Then there’s the extended decision to have Bill and Ted journey through various stages of the afterlife; first in hell, where they meet monstrous nightmares that younger kids will probably be traumatised by, then Purgatory where the Grim Reaper awaits them, and finally heaven where they mug a couple of new arrivals in order to meet God, the tonal imbalance between fun, funny and outright strange shifts too frequently to allow the film to flesh itself out enough to work. As mentioned, William Sadler’s Grim Reaper is an absolute blast, and the irony of our two resident dimwits taking it to the ghastly figure of death like they do should be a total riot (it isn’t, more’s the pity), but the laughs from this are few and far between.
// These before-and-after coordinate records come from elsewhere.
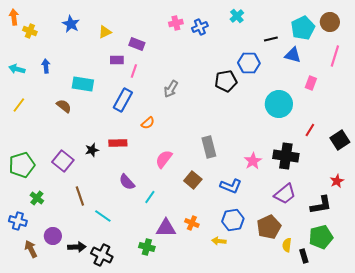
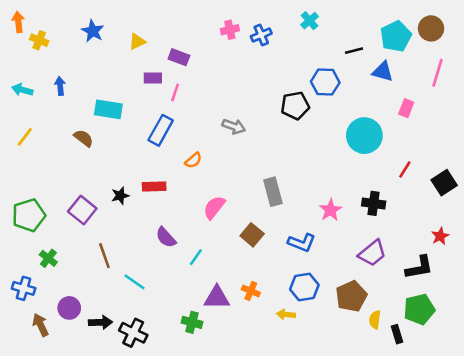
gray arrow: (171, 89) -> (234, 126), moved, turned -102
black cross: (286, 156) -> (374, 203), size x0.7

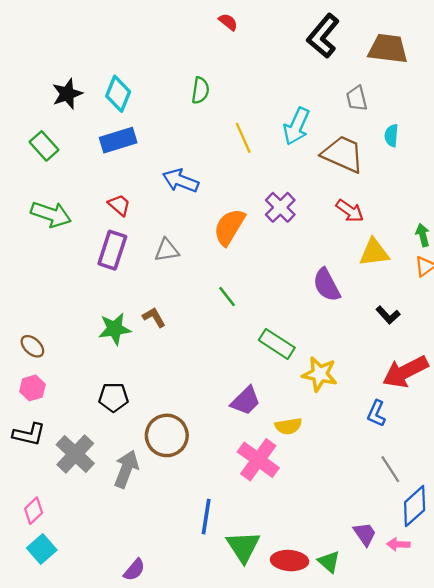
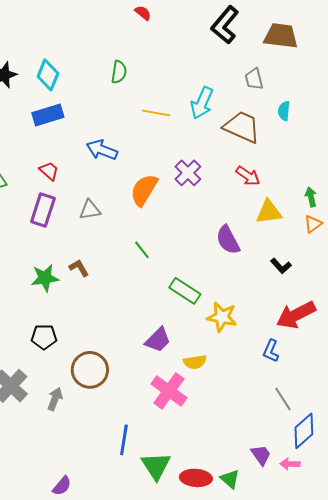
yellow line: (243, 138) -> (156, 113), turned -56
gray arrow: (126, 469) -> (55, 399), size x0.7

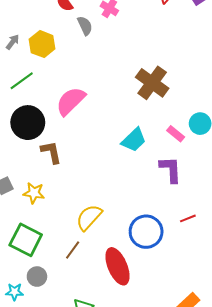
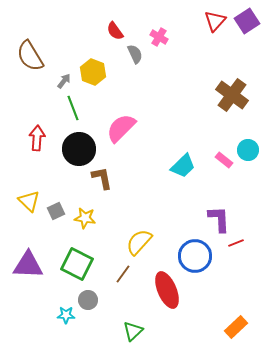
gray arrow: (12, 42) -> (64, 81), moved
green line: (22, 81) -> (73, 108), turned -75
brown cross: (152, 83) -> (232, 95), moved
purple L-shape: (171, 169) -> (219, 219), moved

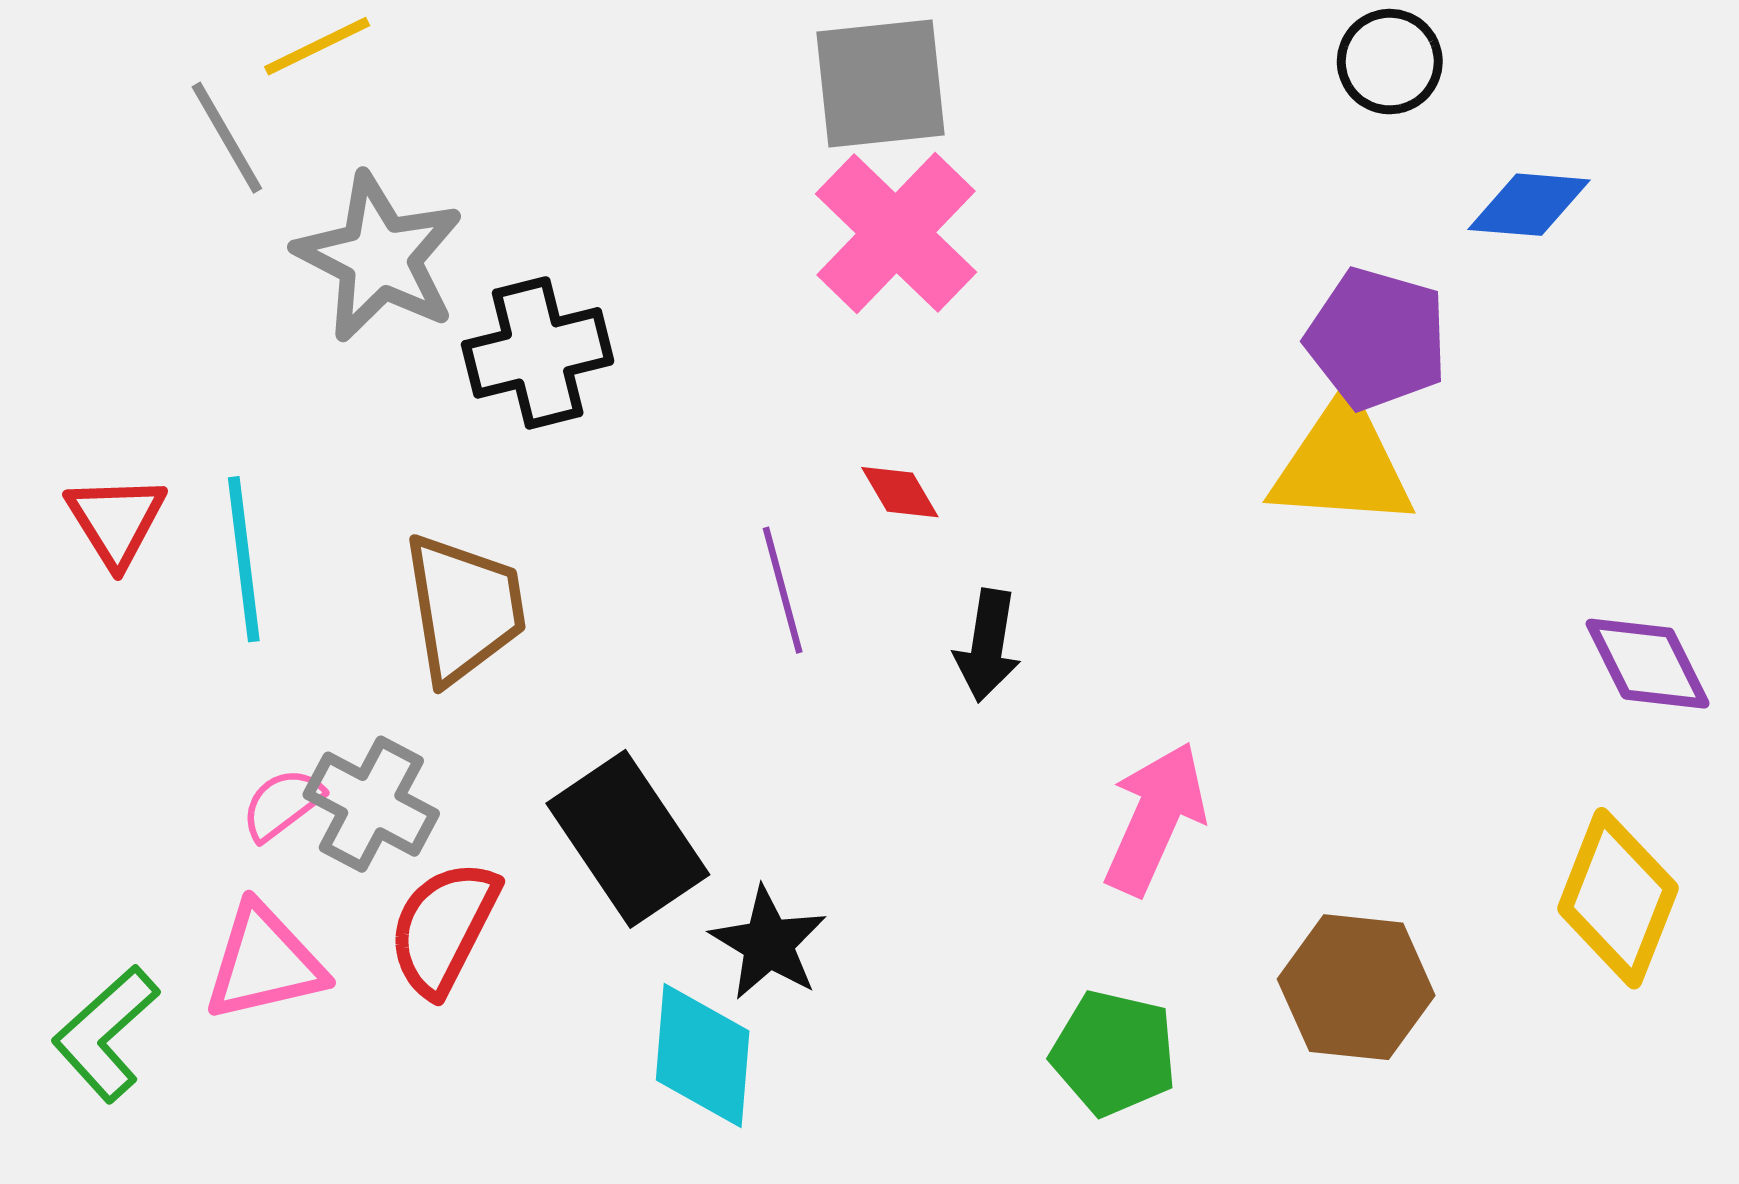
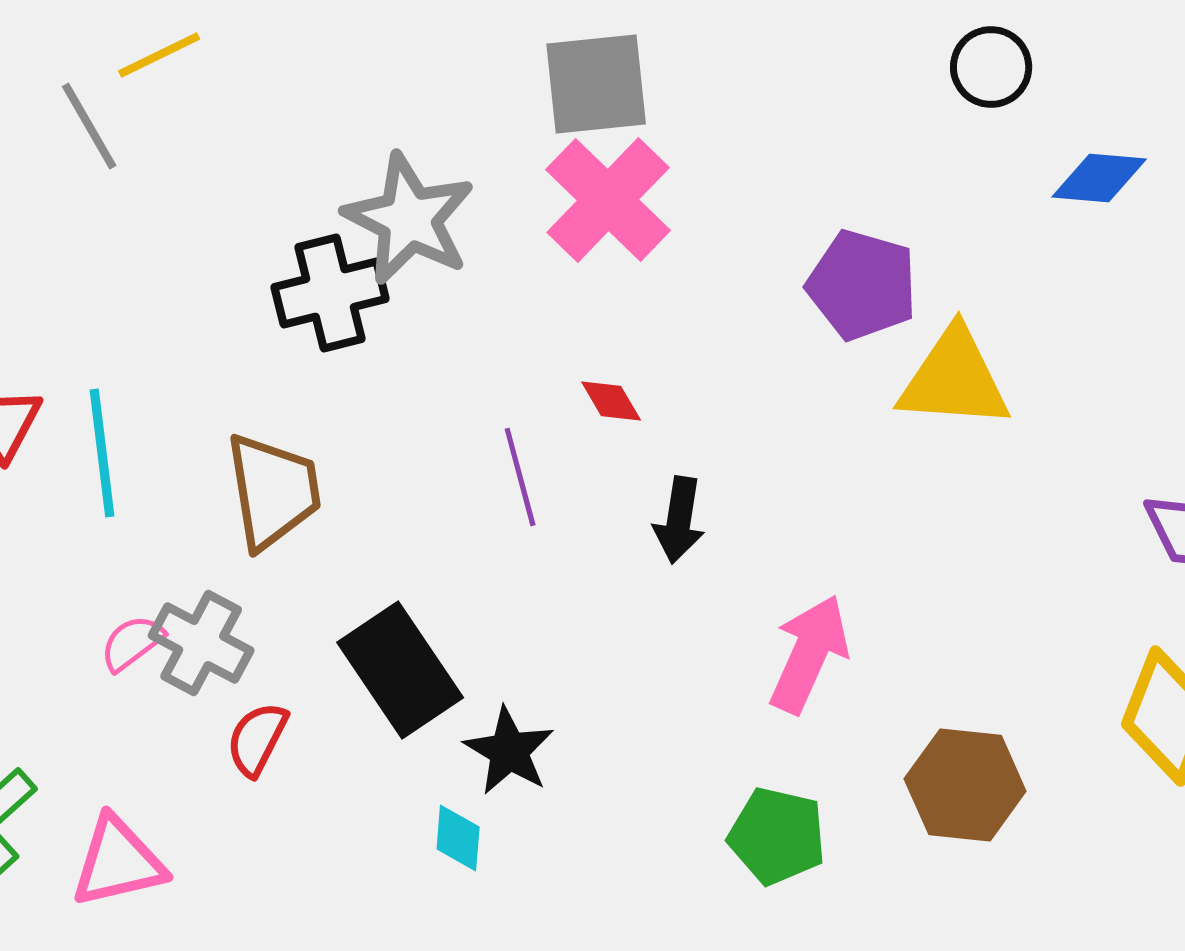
gray star: (379, 258) -> (409, 219), moved
purple pentagon: (1377, 339) -> (862, 285), moved
red semicircle: (443, 928) -> (257, 739), size x0.7
pink triangle: (264, 963) -> (118, 862), moved
cyan diamond: (703, 1056) -> (458, 838), size x0.6

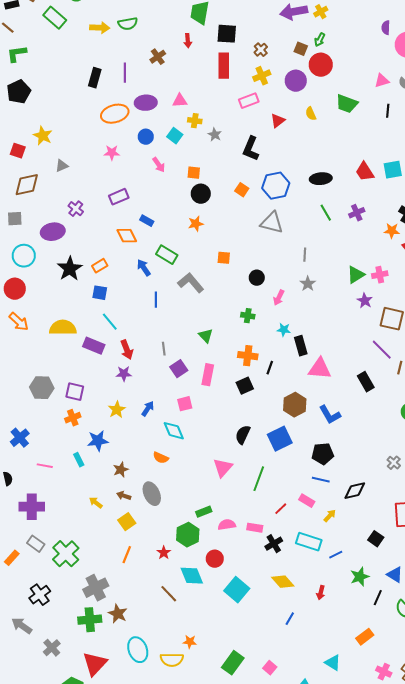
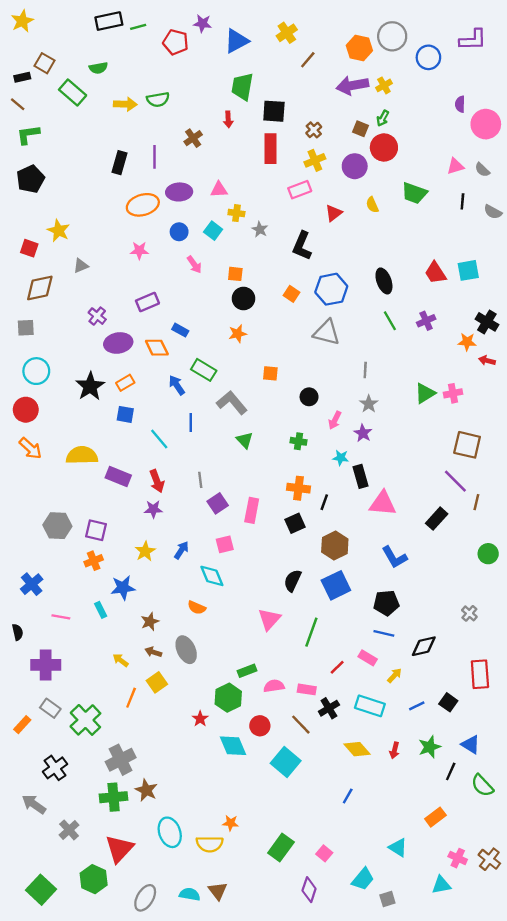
black ellipse: (321, 179) -> (384, 281), turned 75
purple ellipse: (53, 232) -> (118, 343), moved
purple star: (365, 301) -> (363, 433), moved
cyan line: (110, 322) -> (159, 439), moved
green triangle: (206, 336) -> (245, 440), moved
black rectangle: (366, 382) -> (437, 519), turned 72
brown hexagon: (295, 405) -> (335, 545), moved
orange line: (127, 555) -> (131, 698), moved
blue line: (336, 555) -> (417, 706), moved
yellow diamond: (283, 582) -> (357, 749), moved
red arrow: (321, 593) -> (394, 750), moved
brown line: (169, 594) -> (301, 725), moved

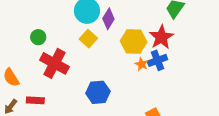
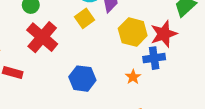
orange star: (142, 64) -> (133, 77), moved

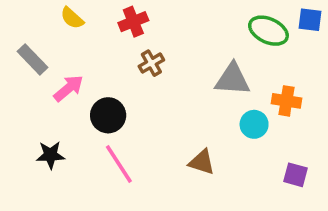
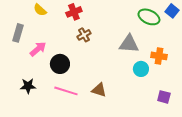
blue square: (310, 20) -> (172, 11), turned 32
gray rectangle: (32, 59) -> (18, 33), turned 60
brown triangle: (202, 162) -> (99, 90), moved
pink line: (119, 164) -> (66, 91), turned -40

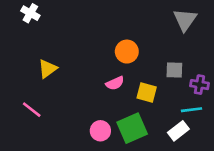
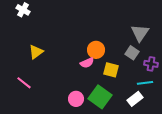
gray triangle: (185, 20) -> (140, 33), moved
orange circle: (127, 52) -> (96, 50), moved
gray square: (174, 70) -> (132, 53), turned 32
green square: (132, 128) -> (100, 97), turned -30

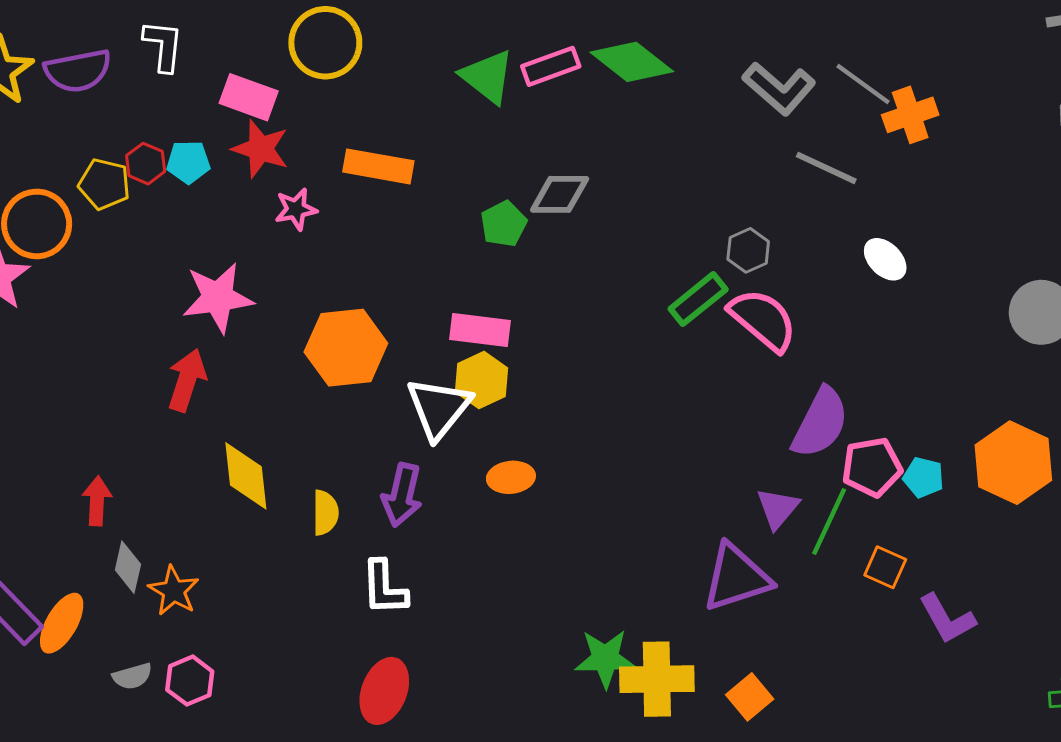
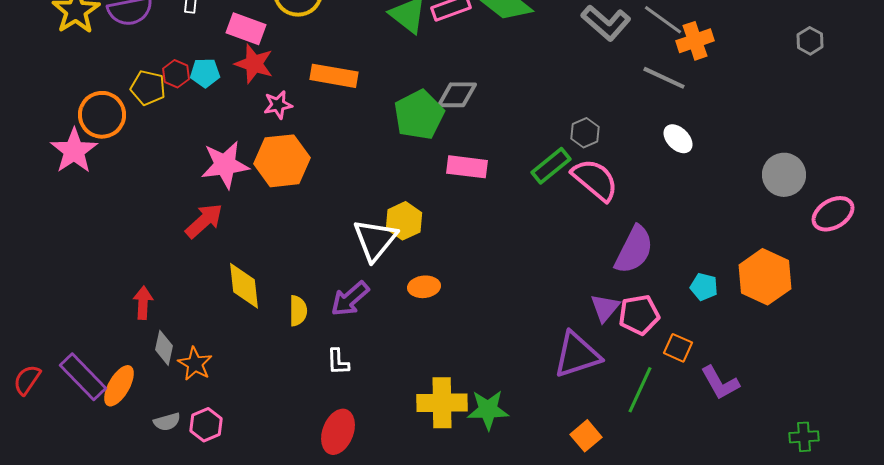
gray line: (826, 168) -> (664, 78), moved
green pentagon: (504, 224) -> (419, 115), size x1.6
pink rectangle: (480, 330) -> (467, 167), moved
orange hexagon: (346, 348) -> (282, 161), moved
red arrow: (187, 380) -> (204, 221), turned 30
pink pentagon: (872, 467) -> (639, 315), moved
purple arrow: (402, 495) -> (350, 299), turned 36
green line: (829, 522) -> (640, 390), moved
white L-shape: (384, 588) -> (338, 362), size x0.7
yellow cross: (657, 679) -> (442, 403), moved

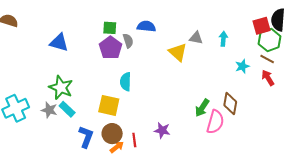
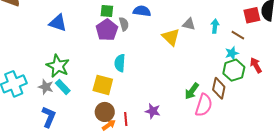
green hexagon: (269, 40) -> (234, 70), moved
brown line: (267, 59) -> (238, 35), moved
blue L-shape: (86, 137) -> (49, 117), moved

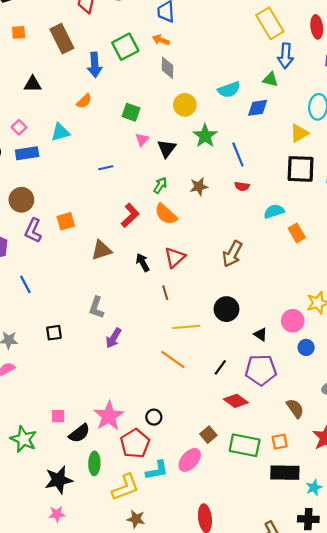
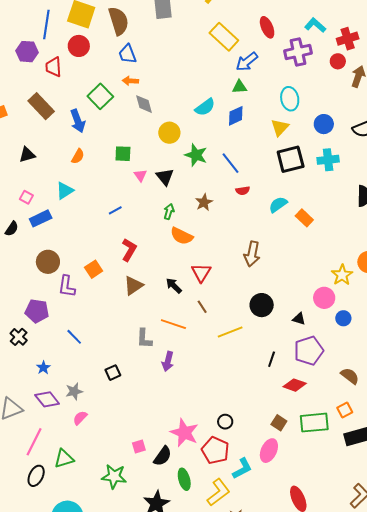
blue arrow: (286, 56) -> (247, 62), turned 65
red L-shape: (130, 215) -> (129, 250), moved
orange line: (173, 359) -> (173, 324), moved

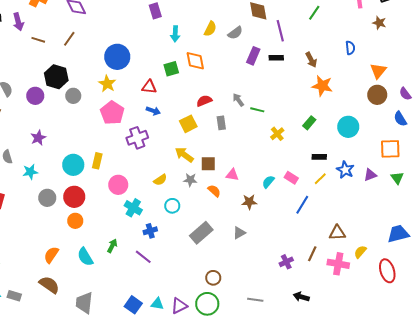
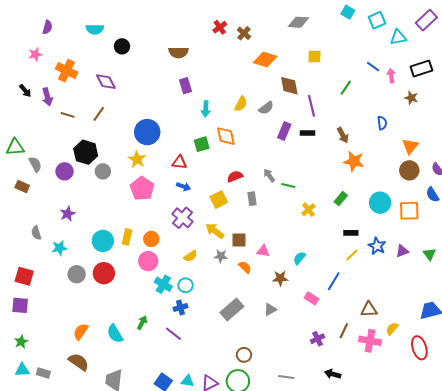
purple cross: (137, 138) -> (182, 218), moved, turned -30
orange square: (390, 149) -> (409, 211), moved
pink rectangle: (291, 178) -> (312, 298), moved
cyan circle: (172, 206) -> (185, 285), moved
orange circle: (75, 221) -> (151, 239), moved

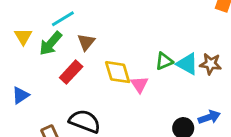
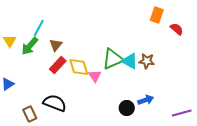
cyan line: (63, 19) -> (39, 28), turned -30
green triangle: (164, 61) -> (113, 59), size x1.6
red rectangle: (71, 72) -> (58, 65), moved

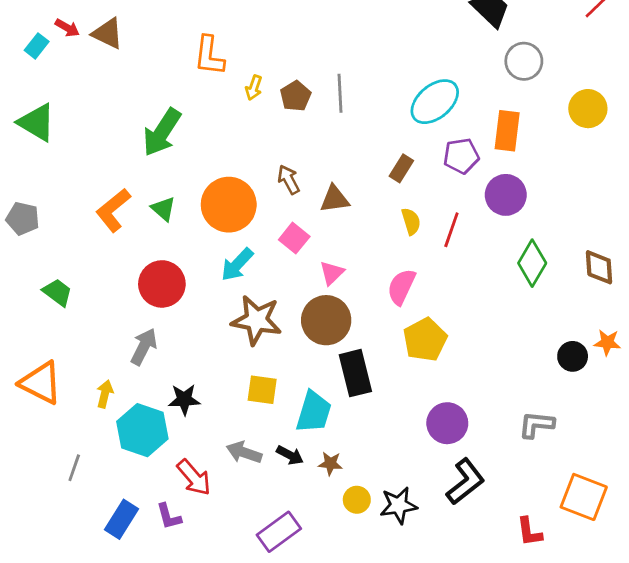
Then there’s the inadequately explained inclusion of what are alluded to be twin alien creatures named Station that for some reason know how to create junkyard robots from random hardware parts who essentially propel the film’s middling second act to its utterly lacklustre finale.
Never before has a film’s climax so roundly disappointed me. The finale of Excellent Adventure worked because it was charming, paid off multiple character moments and roused the audience for its energetic sense of closure. Bogus Journey lacks the momentum and the willpower to deliver a similar ending, fizzling out with some stupid visual effects and two of the worst practical effects in modern cinema: Jim Henson Workshop castoffs Station, and the two Good Bill And Ted Robots they construct in the back of a panel van. They’re story elements that fail utterly, and upon which the climax relies so you know things are bad before they happen. I mean, when your film includes a satanic Easter Bunny, a hideous cadaverous grandmother and a belligerent army recruiter and they’re not the worst thing about your film, you’re doing terribly.
Bill & Ted’s Bogus Journey was incredibly disappointing. Gone is the happy-go-lucky silliness and eternally optimistic humour of Excellent Adventure and in its place is nihilism and a streak of meanness you don’t often find in kids flicks these days. Indecipherable silliness might work well enough for some, and the broad slapstick humour strikes well enough in places, but Pete Hewitt’s debut feature film as director isn’t one to savour. William Sadler’s Grim Reaper is the standout among a plethora of problems and terrible creative decisions. That George Carlin is hardly in this one is a true blessing for both him and us.